Note: This issue is observed with Metric Registrar release v1.0.4. As a result, this can affect VMware Tanzu Application Service (TAS) for VMs versions v2.4.x, v2.5.x, v2.6.x, v2.7.0.
Pre-checks
- Metric Registrar is enabled (Ops Manager UI > PAS tile > Metric Registrar)
- Metric Registrar Smoke Test Errand ran successfully in a previous or current "Apply Change"
- Apps Manager shows that
metric-registrar-monitor
app is deployed under system
org and metric-registrar-monitor
space
Symptoms
The following symptoms have been observed when this issue happens:
- Intermittent failure in doing a
cf login
. Example failure seen when performing a cf login:
API endpoint: api.<system_domain>
FAILED
Server error, status code: 404, error code: 0, message
- Intermittent failure in doing a
cf push
. For example:
Error unmarshalling the following into a cloud controller error: 404 Not Found: Requested route ('api.<system_domain>') does not exist.

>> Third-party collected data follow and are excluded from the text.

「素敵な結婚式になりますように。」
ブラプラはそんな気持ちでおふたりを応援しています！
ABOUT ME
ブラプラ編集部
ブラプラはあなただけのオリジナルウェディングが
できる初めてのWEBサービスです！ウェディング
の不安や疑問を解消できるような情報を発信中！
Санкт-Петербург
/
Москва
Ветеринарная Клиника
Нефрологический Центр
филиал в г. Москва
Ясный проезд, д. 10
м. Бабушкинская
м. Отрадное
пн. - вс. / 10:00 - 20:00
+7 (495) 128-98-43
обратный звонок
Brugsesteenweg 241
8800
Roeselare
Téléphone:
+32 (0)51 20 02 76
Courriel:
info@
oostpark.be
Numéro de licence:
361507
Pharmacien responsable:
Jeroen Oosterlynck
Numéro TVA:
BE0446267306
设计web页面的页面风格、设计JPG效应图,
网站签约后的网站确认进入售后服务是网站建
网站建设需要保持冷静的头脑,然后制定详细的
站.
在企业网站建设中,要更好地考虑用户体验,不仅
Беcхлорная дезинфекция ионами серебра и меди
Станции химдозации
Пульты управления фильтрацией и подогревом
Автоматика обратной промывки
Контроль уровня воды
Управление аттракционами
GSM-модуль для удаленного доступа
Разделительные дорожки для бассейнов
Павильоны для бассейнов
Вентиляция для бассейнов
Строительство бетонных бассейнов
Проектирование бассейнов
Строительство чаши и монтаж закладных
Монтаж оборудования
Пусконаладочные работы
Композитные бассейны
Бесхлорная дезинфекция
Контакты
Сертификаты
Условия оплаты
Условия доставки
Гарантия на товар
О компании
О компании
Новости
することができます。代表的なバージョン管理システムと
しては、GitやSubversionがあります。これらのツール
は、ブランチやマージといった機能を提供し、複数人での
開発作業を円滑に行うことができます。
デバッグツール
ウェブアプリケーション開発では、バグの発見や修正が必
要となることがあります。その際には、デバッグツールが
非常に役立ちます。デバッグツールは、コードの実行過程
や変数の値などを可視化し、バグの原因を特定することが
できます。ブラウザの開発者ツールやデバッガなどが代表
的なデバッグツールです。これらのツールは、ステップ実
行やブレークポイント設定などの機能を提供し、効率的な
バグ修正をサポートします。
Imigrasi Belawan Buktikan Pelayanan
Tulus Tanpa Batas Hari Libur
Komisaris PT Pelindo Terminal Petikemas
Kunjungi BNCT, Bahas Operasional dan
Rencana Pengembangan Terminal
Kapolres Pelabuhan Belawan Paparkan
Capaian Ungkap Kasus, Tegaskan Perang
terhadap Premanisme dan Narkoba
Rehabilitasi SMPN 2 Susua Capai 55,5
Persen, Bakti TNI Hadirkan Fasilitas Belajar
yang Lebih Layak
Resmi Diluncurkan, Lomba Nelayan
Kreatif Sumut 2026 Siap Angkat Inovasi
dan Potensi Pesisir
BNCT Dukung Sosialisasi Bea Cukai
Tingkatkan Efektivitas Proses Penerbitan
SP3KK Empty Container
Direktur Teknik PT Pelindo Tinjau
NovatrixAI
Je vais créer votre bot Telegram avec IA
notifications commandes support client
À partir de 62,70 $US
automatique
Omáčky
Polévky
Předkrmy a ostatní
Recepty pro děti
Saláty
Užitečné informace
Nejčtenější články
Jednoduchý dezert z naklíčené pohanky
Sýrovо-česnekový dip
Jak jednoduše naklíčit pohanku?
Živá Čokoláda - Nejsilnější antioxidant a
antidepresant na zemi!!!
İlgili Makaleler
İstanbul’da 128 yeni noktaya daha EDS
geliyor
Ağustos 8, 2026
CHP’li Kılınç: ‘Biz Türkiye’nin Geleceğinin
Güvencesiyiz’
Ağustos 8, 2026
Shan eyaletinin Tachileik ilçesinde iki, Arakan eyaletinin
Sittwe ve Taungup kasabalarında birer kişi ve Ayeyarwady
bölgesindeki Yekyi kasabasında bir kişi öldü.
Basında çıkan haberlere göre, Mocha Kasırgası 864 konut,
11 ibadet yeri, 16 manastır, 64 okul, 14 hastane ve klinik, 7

- Significant Slowness/Delay observed in running generic cf CLI commands. Example: cf logs, cf app etc.
Cause
Following sequence of events leads to symptoms described above:
- When Metric Registrar is enabled in VMware Tanzu Application Service (TAS) for VMs and the Metric Registrar Smoke Test errand runs successfully, the
metric-registrar-monitor
app gets deployed under system
org and in metric-registrar-monitor
space. A bug in the implementation of smoke test does not delete metric-registrar-monitor
app after the errand has been executed successfully. This ends up leaving the metric-registrar-monitor
app in running state. - The
metric-registrar-monitor
app ends up leaking some go routines and ends up making large amounts of requests (frequently) to Cloud Controller API (CAPI).